Instructor: Jayne Yenko

Jayne has taught health/nutrition and education at the college level and has a master's degree in education.

Today, we think of nurses as competent professionals. That wasn't always the case. During the mid-1800's, the nursing profession had a pitiful reputation as a job for poor, drunk women with bad language and even worse attitude towards patients. It took the efforts of people like Florence Nightingale, nurse, statistician, and social reformer, to move the profession into what it is today.

Florence Nightingale
Florence Nightingale


Florence Nightingale joined her parents and older sister Francis when she was born in Florence, Italy on May 12, 1820. Her parents were on an extended honeymoon tour and the family returned to England in 1821. Her family was rich, upper-class, and very well connected. Nightingale was a precocious child, and her father taught her philosophy, languages, and mathematics. Nightingale did not care for the traditional roles available for women, preferring to have serious debates on social and political issues with her father.

Unfortunately, Nightingale's family did not approve of nursing as a position for women of her social standing. She persisted in her chosen vocation, and eventually trained for three months at a hospital in Germany in 1853. That same year she became superintendent of a hospital for women in London.

Nightingale was reported to have been an attractive young woman. After a nine-year courtship with the poet and politician Richard Monckton Milnes, 1st Baron Houghton, Nightingale decided that marriage would interfere with her nursing. Although Milnes was rejected, he was one of Nightingale's strongest supporters, along with Sidney Herbert, who was secretary of state at war for England.

Due to an outcry based on a report in the London Times claiming wounded soldiers were treated poorly and basic supplies were lacking, Herbert asked Nightingale to assist the injured and ill soldiers of the Crimean War. Nightingale took a delegation of 38 nurses to Turkey. During her stay there, Nightingale contracted what is believed to be brucellosis. There was no cure, and she suffered its symptoms until her death at age 90.


A timeline of Nightingale's life:

• Born May 12, 1820 in Florence, Italy.

• Undertook nurse's training in Germany in 1853.

• Arrived in Scutari, Turkey during the Crimean War in 1854.

• Became a Fellow of the Royal Statistical Society in 1858.

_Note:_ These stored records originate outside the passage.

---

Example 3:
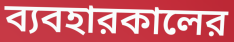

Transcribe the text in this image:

ব্যবহারকালের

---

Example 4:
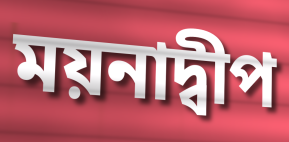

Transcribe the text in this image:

ময়নাদ্বীপ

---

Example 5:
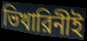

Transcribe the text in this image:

ভিখারিনীই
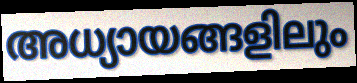
അധ്യായങ്ങളിലും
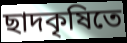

• She published over 200 books, reports and pamphlets on hospital planning and organization. Her most famous 'Notes on Nursing: What It Is and What It Is Not' from 1859 is still in print today.

• Established the first professional training school for nurses at St. Thomas' Hospital in 1860.

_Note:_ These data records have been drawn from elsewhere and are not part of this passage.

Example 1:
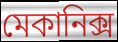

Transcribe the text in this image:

মেকানিক্স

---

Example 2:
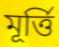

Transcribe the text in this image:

মূর্ত্তি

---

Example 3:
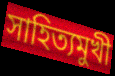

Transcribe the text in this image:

সাহিত্যমুখী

• Established a School of Midwifery nursing at King's College Hospital in 1862.

• Became an honorary member of the American Statistical Association in 1874.

• Received the Royal Red Cross from Queen Victoria in 1883.

• Was the first woman awarded the Freedom of the City of London in 1909.

• Inspired the founding of the International Red Cross, which still awards the Florence Nightingale Medal to nurses who have given exceptional care to the sick and/or wounded.